Aaminah Shakur they/them pronouns
Kendall College, Art History

"I identify as Two-Spirit because it is the proper term within my Indigenous tribes to describe genderqueer identities.

I'm a non-traditional student (aged 44), mixed race, disabled, and self-supporting. I have benefited from the support of the Grand Rapids Trans Foundation to make it possible for me to remain in school. This is my final year, and I will graduate in May 2019 with a major in Art History and minor in Museum Studies. I am applying to grad schools with a focus on issues of ethics and accessibility for marginalized communities in art spaces. Blending art history and critique of culture, I hope to bring to light the work of more queer, disabled artists of color."

2017

Hal Swain

$2500

Hal Swain he/him pronouns
Aquinas College, Business Administration

"I stand confidently as a transgender man, feeling more like myself than I have ever felt in my 21 years of life. However, being in college has created some new anxieties, fears, and predicaments. Although there are some amazing people at Aquinas who support me, institutional support like housing, professors, and paperwork have been a challenge. The other challenge being that I love playing lacrosse but can not be on the team while starting my transition.

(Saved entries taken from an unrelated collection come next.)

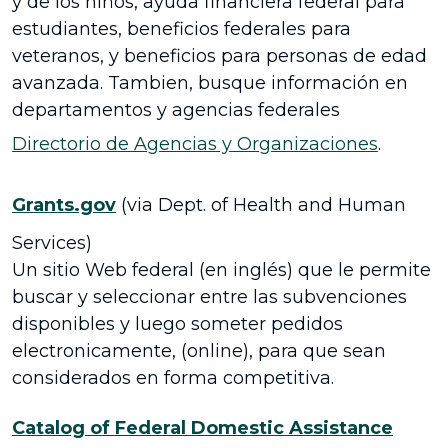
y de los niños, ayuda financiera federal para
estudiantes, beneficios federales para
veteranos, y beneficios para personas de edad
avanzada. Tambien, busque información en
departamentos y agencias federales
Directorio de Agencias y Organizaciones
.
Grants.gov
(via Dept. of Health and Human
Services)
Un sitio Web federal (en inglés) que le permite
buscar y seleccionar entre las subvenciones
disponibles y luego someter pedidos
electronicamente, (online), para que sean
considerados en forma competitiva.
Catalog of Federal Domestic Assistance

I have a dream to design and sell my own clothing line targeted for the queer community, a career that will not only support my family but also my community."

Beau VanSolkema

$2500

Beau VanSolkema he/him pronouns
GVSU, Social Work

"I'm a first-generation student who started college at age 28. I struggle with depression, learning disabilities, and health issues, but I don't let these things hold me back. Education has empowered me and offered me the tools necessary to become a recognized leader both on- and off-campus.

I plan to initially work for the Kent County prison system, but my ultimate goal is to be a transgender LGBT therapist with a focus on elderly transgender folks and sexual assault victims."

Finn Marcks

$1500

Finn Marcks they/them, he/him pronouns
GVSU, Women, Gender and Sexuality Studies

"My identity has led me to meet some of the most amazing and spectacular human beings on earth, and I have flourished within the trans community both at GVSU and in GR. I'm a leader and activist on campus. I'm neurodivergent, and with no financial assistance or support from my family, I struggle a lot in school because of my identity, anxiety, depression, and stress... and I want nothing more than to help students in similar situations.

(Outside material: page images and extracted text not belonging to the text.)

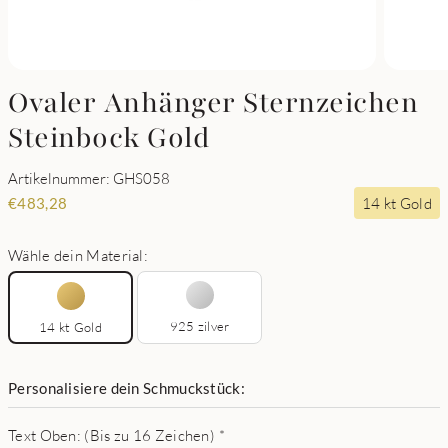
Ovaler Anhänger Sternzeichen
Steinbock Gold
Artikelnummer: GHS058
14 kt Gold
€
483,28
Wähle dein Material:
925 zilver
14 kt Gold
Personalisiere dein Schmuckstück:
Text Oben: (Bis zu 16 Zeichen)
*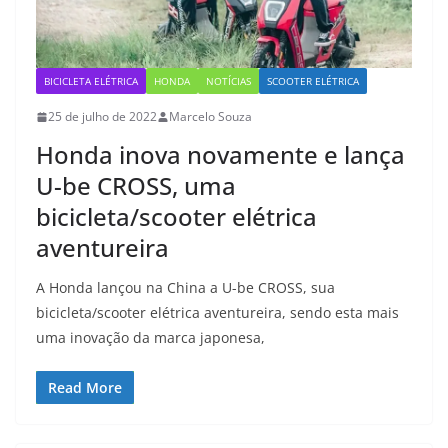
BICICLETA ELÉTRICA
HONDA
NOTÍCIAS
SCOOTER ELÉTRICA
25 de julho de 2022
Marcelo Souza
Honda inova novamente e lança
U-be CROSS, uma
bicicleta/scooter elétrica
aventureira
A Honda lançou na China a U-be CROSS, sua
bicicleta/scooter elétrica aventureira, sendo esta mais
uma inovação da marca japonesa,
Read More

My goal is to become a director in a university's LGBT resource center, so I can help struggling LGBT students be as successful as possible."

Aaminah Shakur

$500

Aaminah Shakur they/them pronouns
Kendall College, Art History

"I identify as Two-Spirit because it is the proper term within my Indigenous tribes to describe genderqueer identities.

I'm a non-traditional student-- age 43-- mixed race, disabled, self-supporting, and returning to school for the first time due to poverty. Blending art history and critique of culture, I hope to bring to light the work of more queer, disabled artists of color."

2016

Aaminah Shakur

$2500

Aaminah Shakur they/them pronouns
Kendall College, Art History

"I identify as Two-Spirit because it is the proper term within my Indigenous tribes to describe genderqueer identities.

I'm a non-traditional student-- age 41-- mixed race, disabled, self-supporting, and returning to school for the first time due to poverty. Blending art history and critique of culture, I hope to bring to light the work of more queer, disabled artists of color."